Epoxy Flooring vs. Staining

If you're planning to finish your floor to enhance its beauty or prolong its life, accomplish your goal by applying either a natural-looking stain or durable epoxy. Learn the pros and cons of each finish before you begin, or you may end up with unexpected results.

Stain Pros

Stain provides an attractive natural appearance to flooring. Because stain permeates the surface, you don't have to worry about a flawed finish marred with roller marks or brushstrokes. Properly stained floors should remain durable for a long period of time as long as they are sealed with a polyurethane finish.

Stain Cons

While stain works well with softwood floors, it doesn't always work well with hardwood floors, because their wood grains are so dense. You can use a thicker, slow-absorbing gel stain to generate a more uniform finish; however, you may not get the results you expected. The same complications apply to nonporous concrete and tile floors.

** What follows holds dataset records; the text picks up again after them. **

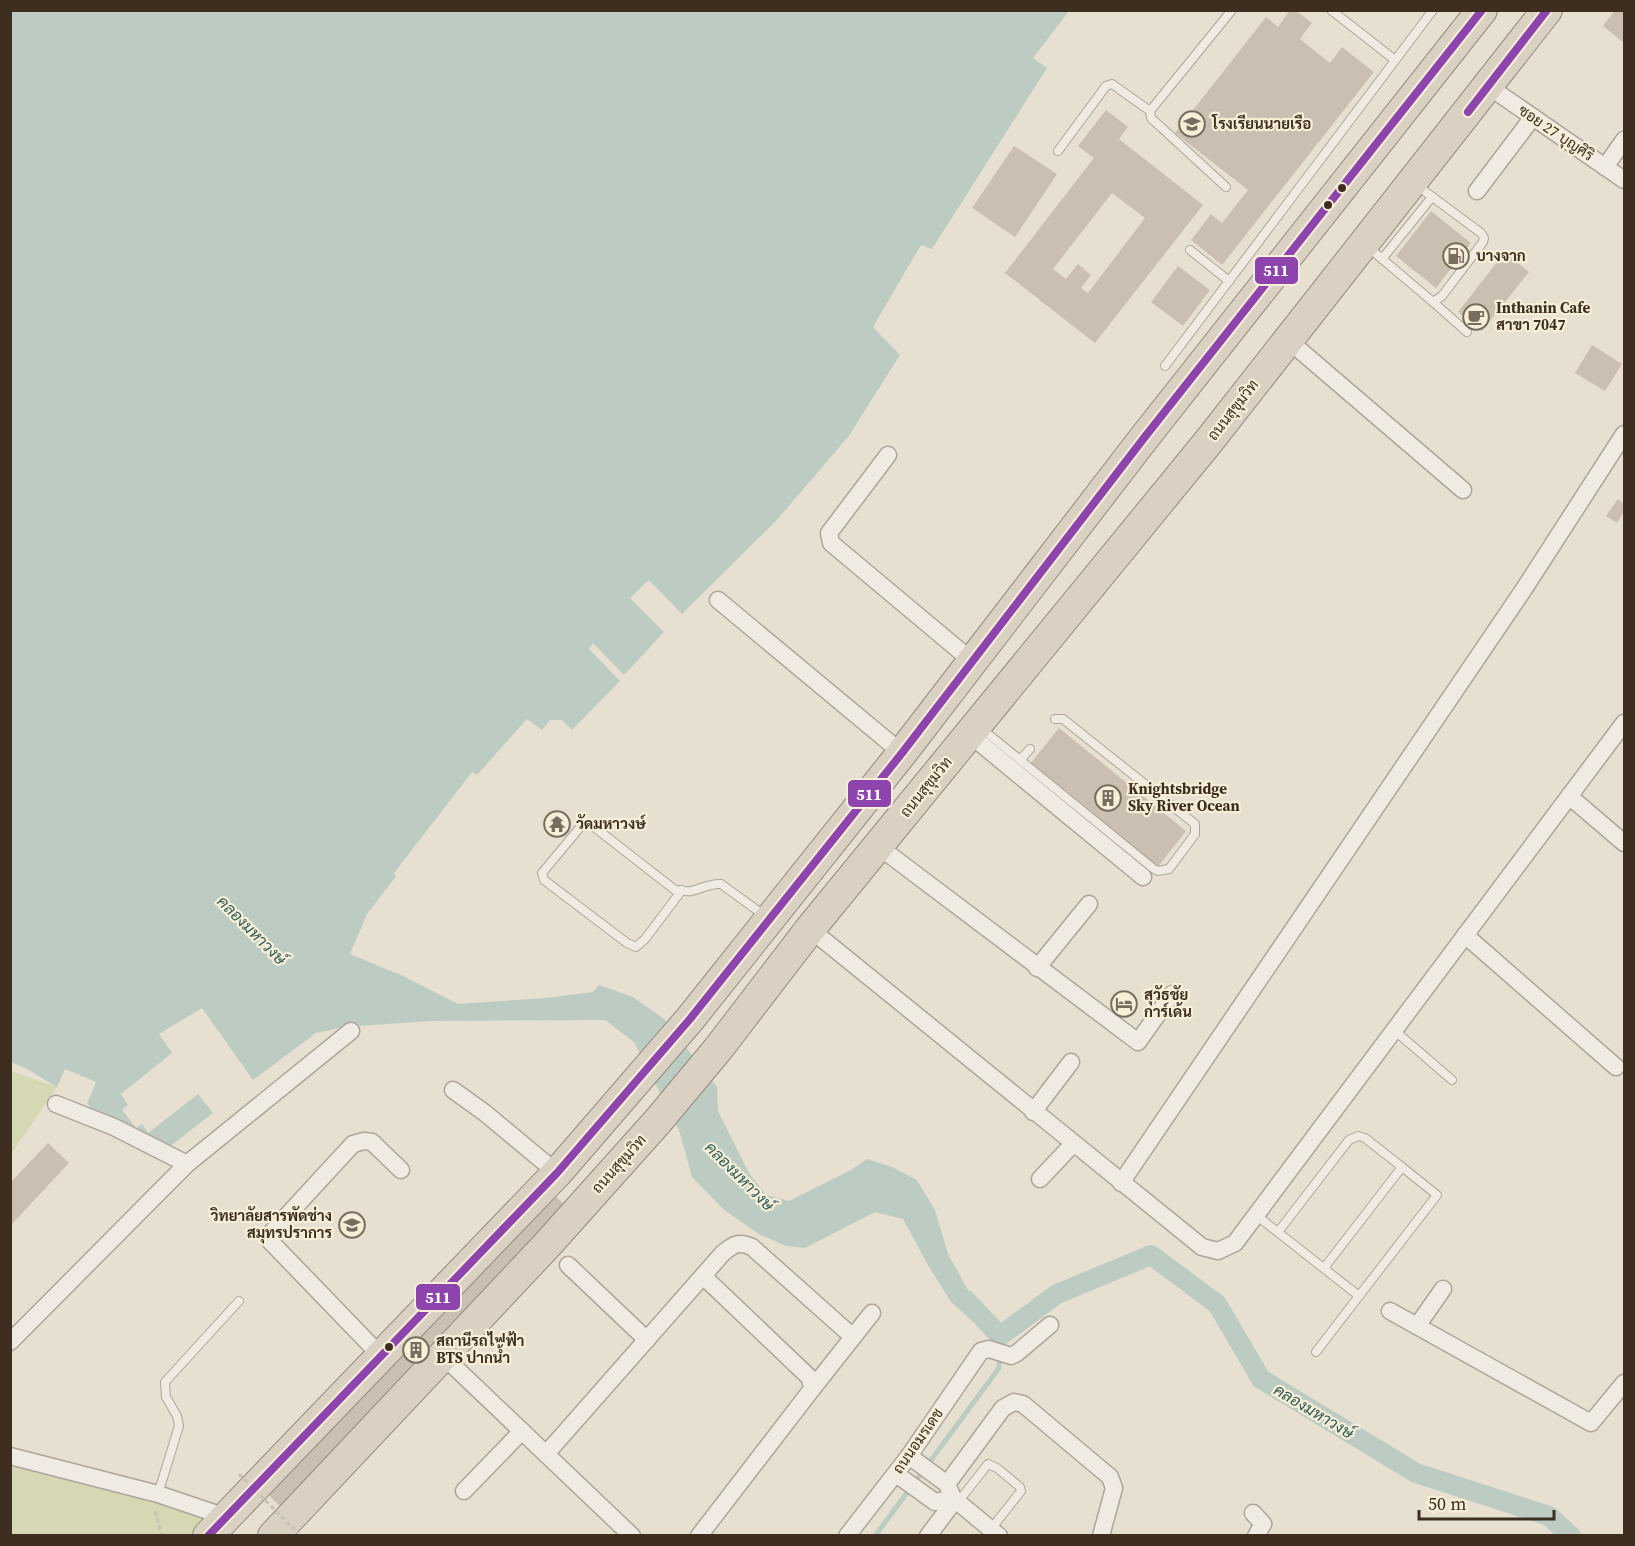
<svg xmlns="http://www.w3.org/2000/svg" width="1635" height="1546" viewBox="0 0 1635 1546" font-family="'Source Serif 4',Sarabun,serif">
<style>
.green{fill:#d6d7b3}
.water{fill:#bcccc2}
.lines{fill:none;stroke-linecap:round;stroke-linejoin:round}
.stream{stroke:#bcccc2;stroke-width:5}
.canal{stroke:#bcccc2;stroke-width:20}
.building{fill:#cbbfb2;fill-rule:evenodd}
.lane-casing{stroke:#ada599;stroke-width:10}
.street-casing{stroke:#ada599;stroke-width:19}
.highway-casing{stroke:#928b80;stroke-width:32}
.path{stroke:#c8c2b9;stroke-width:3;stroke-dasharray:4.5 3;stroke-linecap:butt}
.lane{stroke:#efebe3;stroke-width:8}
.street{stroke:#efebe3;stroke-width:16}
.highway{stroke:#dad1c2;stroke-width:30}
.path-bridge{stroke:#c8c2b9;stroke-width:3;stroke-dasharray:4.5 3;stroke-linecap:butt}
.bus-1-casing{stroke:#f7eed8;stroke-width:12}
.bus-1{stroke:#8e44ad;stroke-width:8}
.bus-dot{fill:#3d2e20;stroke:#f7eed8;stroke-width:2}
.labels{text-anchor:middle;stroke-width:4.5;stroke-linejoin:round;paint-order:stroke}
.poi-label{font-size:15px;font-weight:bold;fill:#3d2e20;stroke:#f7eed8;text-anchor:start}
.street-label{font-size:15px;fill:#3d2e20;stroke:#f7eed8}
.water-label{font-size:16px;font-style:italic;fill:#2f5d5a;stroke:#f7eed8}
.line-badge{stroke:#f7eed8;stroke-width:2}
.badge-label{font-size:16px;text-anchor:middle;font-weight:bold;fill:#fff}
</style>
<rect width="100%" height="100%" fill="#e7e0d1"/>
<g class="green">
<polygon points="11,1071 57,1087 11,1154 10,1071"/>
<polygon points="10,1456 226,1517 208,1535 11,1535"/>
</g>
<polygon class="water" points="10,11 1069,11 1033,58 1047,68 932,249 921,245 873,327 900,355 848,437 776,521 682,614 649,580 630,598 664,632 624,675 593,643 589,649 620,681 572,730 562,720 550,720 542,730 527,719 477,775 472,772 394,873 396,876 367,914 350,954 403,976 458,1004 545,998 593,992 599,985 633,997 664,1019 717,1087 718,1111 749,1173 766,1195 789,1201 851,1170 867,1159 892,1167 917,1180 935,1210 948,1254 984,1319 974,1323 951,1302 929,1267 903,1219 875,1212 805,1248 786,1246 759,1234 723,1209 692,1177 679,1130 634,1042 605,1020 431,1021 344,1027 316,1033 253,1080 202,1008 159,1034 172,1053 121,1094 128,1105 122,1110 136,1128 142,1124 148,1133 198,1094 213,1113 168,1148 86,1112 90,1106 87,1104 96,1082 65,1069 57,1087 27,1069 11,1062"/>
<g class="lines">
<polyline class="stream" points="875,1536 999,1368 1000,1336"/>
<polyline class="canal" points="966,1300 1000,1336 1057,1294 1151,1255 1217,1304 1261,1379 1416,1473 1549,1516 1571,1536"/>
</g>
<g class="building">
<polygon points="1290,10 1295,10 1312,23 1300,39 1330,63 1342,47 1374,72 1222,265 1191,240 1211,214 1222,223 1248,190 1175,133 1266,17 1278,27"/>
<polygon points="1615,10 1624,10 1624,43 1603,26"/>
<path d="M 1106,110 L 1128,127 L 1119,139 L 1203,205 L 1095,343 L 1005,273 L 1094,158 L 1078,146 ZM 1112,193 L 1145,218 L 1088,293 L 1081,288 L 1091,275 L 1078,264 L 1066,279 L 1053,269 Z"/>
<polygon points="1014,146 1057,174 1015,237 972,208"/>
<polygon points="1431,211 1471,243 1436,288 1396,256"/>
<polygon points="1505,252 1529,272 1482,331 1458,312"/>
<polygon points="1178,266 1210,290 1183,326 1151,302"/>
<polygon points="1592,345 1622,364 1605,391 1575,373"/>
<polygon points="1618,499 1624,504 1624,512 1617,523 1606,516"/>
<polygon points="1059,728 1186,831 1157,868 1030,764"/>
<polygon points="48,1143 69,1163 10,1226 10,1183"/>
<polygon points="533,1175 586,1225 299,1525 247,1474"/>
</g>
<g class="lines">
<g class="lane-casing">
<g id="lane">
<polyline points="1331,10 1395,60"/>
<polyline points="1058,151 1106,86 1112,84 1150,111"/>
<polyline points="1226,187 1151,118 1150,111 1232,10"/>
<polyline points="1368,247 1433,302 1442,296 1483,242 1484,238 1481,233 1415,184"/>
<polyline points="1190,250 1229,281"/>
<polyline points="1382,259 1432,197"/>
<polyline points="1433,302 1467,332"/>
<polyline points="1165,366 1433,10"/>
<polyline points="982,729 1154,869 1158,871 1169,869 1195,834 1195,824 1063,719 1055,719"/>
<polyline points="1020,760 1030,749"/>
<path d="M 682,890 L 645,939 L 636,947 L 627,943 L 544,880 L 542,873 L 582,825 L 589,823 L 675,890 C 680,890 686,892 691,891 C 701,889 710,883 721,884 L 765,916"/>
<polyline points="1394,1030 1452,1080"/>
<path d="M 1256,1215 C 1290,1242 1325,1269 1359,1296 L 1437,1195 L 1402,1167 L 1324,1268"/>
<polyline points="1278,1232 1349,1140 1358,1136 1365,1138 1402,1167"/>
<polyline points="1316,1352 1359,1296"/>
<polyline points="158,1494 179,1426 177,1416 166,1397 165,1382 239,1301"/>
<polyline points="958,1502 988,1464 997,1468 1020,1487 1021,1491 991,1529"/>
</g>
</g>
<g class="street-casing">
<g id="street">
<polyline points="1488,86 1624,180"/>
<polyline points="1605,167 1624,140"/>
<polyline points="1477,191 1533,117"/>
<polyline points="1288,340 1463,490"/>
<polyline points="888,455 829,533 831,543 972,661"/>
<polyline points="718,600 902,753"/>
<polyline points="969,734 1143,877"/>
<polyline points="1569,796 1624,843"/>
<polyline points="878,846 1138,1042 1172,994"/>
<polyline points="810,929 1202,1247 1218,1251 1235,1243 1624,723"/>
<polyline points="1465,935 1616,1067"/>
<polyline points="1037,968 1089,904"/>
<polyline points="453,1090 485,1113 557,1173"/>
<polyline points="56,1104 114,1127 187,1164"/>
<polyline points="1033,1112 1071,1062"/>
<polyline points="1040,1179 1073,1144"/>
<polyline points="1121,1183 1524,589 1624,434"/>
<polyline points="568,1265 647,1340"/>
<polyline points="1390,1311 1591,1423 1624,1383"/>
<polyline points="1417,1326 1443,1289"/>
<polyline points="10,1342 187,1164 351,1031"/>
<polyline points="380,1355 270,1241 271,1233 353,1144 364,1141 372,1142 401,1170"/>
<polyline points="442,1355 632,1536"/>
<polyline points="812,1389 872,1313"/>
<path d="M 546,1454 L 723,1253 C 734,1244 739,1241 752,1247 L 853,1337"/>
<polyline points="10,1456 158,1494 226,1517"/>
<polyline points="896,1474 935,1502 953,1498 947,1484 909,1456"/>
<polyline points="947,1484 1003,1408 1014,1402 1023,1404 1110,1477 1114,1488 1101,1536"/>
<polyline points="464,1491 522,1431"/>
<polyline points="953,1498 999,1536"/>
<polyline points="1253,1513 1263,1524 1256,1536"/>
<polyline points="699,1536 812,1389 810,1378 703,1276"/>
<polyline points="847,1536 909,1456 981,1351 989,1349 1011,1356 1017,1353 1050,1325"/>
<polyline points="928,1536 955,1500"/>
</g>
</g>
<g class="highway-casing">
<g id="highway">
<polyline points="208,1536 557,1173 690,1019 902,753 1144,438 1482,10"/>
<polyline points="273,1536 547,1245 658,1121 718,1049 810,929 1209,441 1547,10"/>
</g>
</g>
<polyline class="path" points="155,1511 162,1536"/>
<use href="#lane" class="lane"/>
<use href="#street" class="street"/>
<use href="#highway" class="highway"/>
<polyline class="path-bridge" points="239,1474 298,1533"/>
<g class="bus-1-casing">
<g id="bus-1">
<polyline points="1468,112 1547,10"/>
<polyline points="208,1536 557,1173 690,1019 902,753 1144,438 1482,10"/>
</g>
</g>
<use href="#bus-1" class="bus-1"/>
</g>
<defs>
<g id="university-ring" transform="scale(1.35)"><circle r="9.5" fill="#f7eed8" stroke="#786c5e" stroke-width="1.5"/><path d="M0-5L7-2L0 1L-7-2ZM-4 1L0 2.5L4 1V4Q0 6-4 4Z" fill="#786c5e"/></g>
<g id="fuel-ring" transform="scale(1.35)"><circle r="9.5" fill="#f7eed8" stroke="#786c5e" stroke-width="1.5"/><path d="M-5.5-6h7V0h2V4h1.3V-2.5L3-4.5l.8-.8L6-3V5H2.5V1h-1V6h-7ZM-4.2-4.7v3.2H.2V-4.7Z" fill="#786c5e"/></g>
<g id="cafe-ring" transform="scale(1.35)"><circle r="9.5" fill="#f7eed8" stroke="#786c5e" stroke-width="1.5"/><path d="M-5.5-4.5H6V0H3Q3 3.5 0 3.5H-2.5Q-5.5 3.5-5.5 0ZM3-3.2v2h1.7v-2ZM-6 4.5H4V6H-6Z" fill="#786c5e"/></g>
<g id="building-ring" transform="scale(1.35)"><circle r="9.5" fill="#f7eed8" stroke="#786c5e" stroke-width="1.5"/><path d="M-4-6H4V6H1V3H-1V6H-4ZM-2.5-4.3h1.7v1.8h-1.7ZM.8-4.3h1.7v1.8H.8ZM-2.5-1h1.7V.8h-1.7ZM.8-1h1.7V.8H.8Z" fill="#786c5e"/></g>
<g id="temple-ring" transform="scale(1.35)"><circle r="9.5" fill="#f7eed8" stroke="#786c5e" stroke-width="1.5"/><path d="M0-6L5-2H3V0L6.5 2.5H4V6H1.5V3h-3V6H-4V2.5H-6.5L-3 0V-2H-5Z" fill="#786c5e"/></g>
<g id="hotel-ring" transform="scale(1.35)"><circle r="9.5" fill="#f7eed8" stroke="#786c5e" stroke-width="1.5"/><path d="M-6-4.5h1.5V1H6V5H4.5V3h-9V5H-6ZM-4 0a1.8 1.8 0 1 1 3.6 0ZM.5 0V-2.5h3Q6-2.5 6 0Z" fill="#786c5e"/></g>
</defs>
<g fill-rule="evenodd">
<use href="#university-ring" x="1192" y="124"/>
<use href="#fuel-ring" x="1456" y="256"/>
<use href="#cafe-ring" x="1476" y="317"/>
<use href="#building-ring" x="1108" y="798"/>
<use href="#temple-ring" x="557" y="824"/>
<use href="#hotel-ring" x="1124" y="1004"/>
<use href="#university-ring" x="352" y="1225"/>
<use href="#building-ring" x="416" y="1350"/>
</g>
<g class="bus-dot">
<circle cx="1342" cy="188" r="5"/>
<circle cx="1328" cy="205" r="5"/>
<circle cx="389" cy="1347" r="5"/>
</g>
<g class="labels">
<g class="poi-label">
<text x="1212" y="129">โรงเรียนนายเรือ</text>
<text x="1476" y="261">บางจาก</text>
<text x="1496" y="313">Inthanin Cafe<tspan x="1496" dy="17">สาขา 7047</tspan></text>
<text x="1128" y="794">Knightsbridge<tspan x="1128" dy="17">Sky River Ocean</tspan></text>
<text x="576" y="829">วัดมหาวงษ์</text>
<text x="1144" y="1000">สุวัธชัย<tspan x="1144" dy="17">การ์เด้น</tspan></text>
<text x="332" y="1221" text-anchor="end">วิทยาลัยสารพัดช่าง<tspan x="332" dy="17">สมุทรปราการ</tspan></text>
<text x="436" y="1346">สถานีรถไฟฟ้า<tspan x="436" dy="17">BTS ปากน้ำ</tspan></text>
</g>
<g class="street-label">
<text transform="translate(1556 133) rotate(34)" y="5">ซอย 27 บุญศิริ</text>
<text transform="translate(1233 410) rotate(-52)" y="5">ถนนสุขุมวิท</text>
<text transform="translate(926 787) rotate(-51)" y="5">ถนนสุขุมวิท</text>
<text transform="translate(619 1164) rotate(-48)" y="5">ถนนสุขุมวิท</text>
<text transform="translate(918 1441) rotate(-55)" y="5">ถนนอมรเดช</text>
</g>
<g class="water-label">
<text transform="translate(252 930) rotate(45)" y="6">คลองมหาวงษ์</text>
<text transform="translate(740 1176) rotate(45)" y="6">คลองมหาวงษ์</text>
<text transform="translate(1314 1411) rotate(31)" y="6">คลองมหาวงษ์</text>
</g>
</g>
<g class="line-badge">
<rect x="1254" y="256" width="45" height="29" rx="6" fill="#8e44ad"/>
<rect x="847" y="779" width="45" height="29" rx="6" fill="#8e44ad"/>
<rect x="415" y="1283" width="46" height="28" rx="6" fill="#8e44ad"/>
</g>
<g class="badge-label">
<text x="1276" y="276">511</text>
<text x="869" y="800">511</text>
<text x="438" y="1303">511</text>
</g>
<rect width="1635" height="1546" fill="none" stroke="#3d2e20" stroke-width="24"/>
<path d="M1419 1510v9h135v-9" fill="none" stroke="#3d2e20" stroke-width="3"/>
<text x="1428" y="1510" font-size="18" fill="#3d2e20" stroke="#f7eed8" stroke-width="4.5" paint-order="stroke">50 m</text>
</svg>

If you choose to stain any of these surfaces, try testing on an inconspicuous area before committing yourself to the project.

Epoxy Pros

Epoxy gives flooring an attractive glossy appearance and provides an incredibly high degree of durability. Epoxy floor finish is a two-part material consisting of a resin and catalyst. Once the two parts are added, the mixture begins a hardening process that ultimately results in an enduring finish that can withstand the weight of a car. Epoxy is available in a wide variety of colors and well-suited for wood, tile, vinyl and concrete floors.

Epoxy Cons

While epoxy bonds well to primed wood and tile, it will not bond to untreated concrete floors. Before a concrete floor will accept epoxy, it requires a chemical etch. Unlike stain which requires relatively little preparation, epoxy flooring often calls for extensive prep work. In addition, because epoxy finishes are so durable, they are difficult to paint over. If you decide to apply an epoxy floor finish, be sure you can live with results for a long period of time.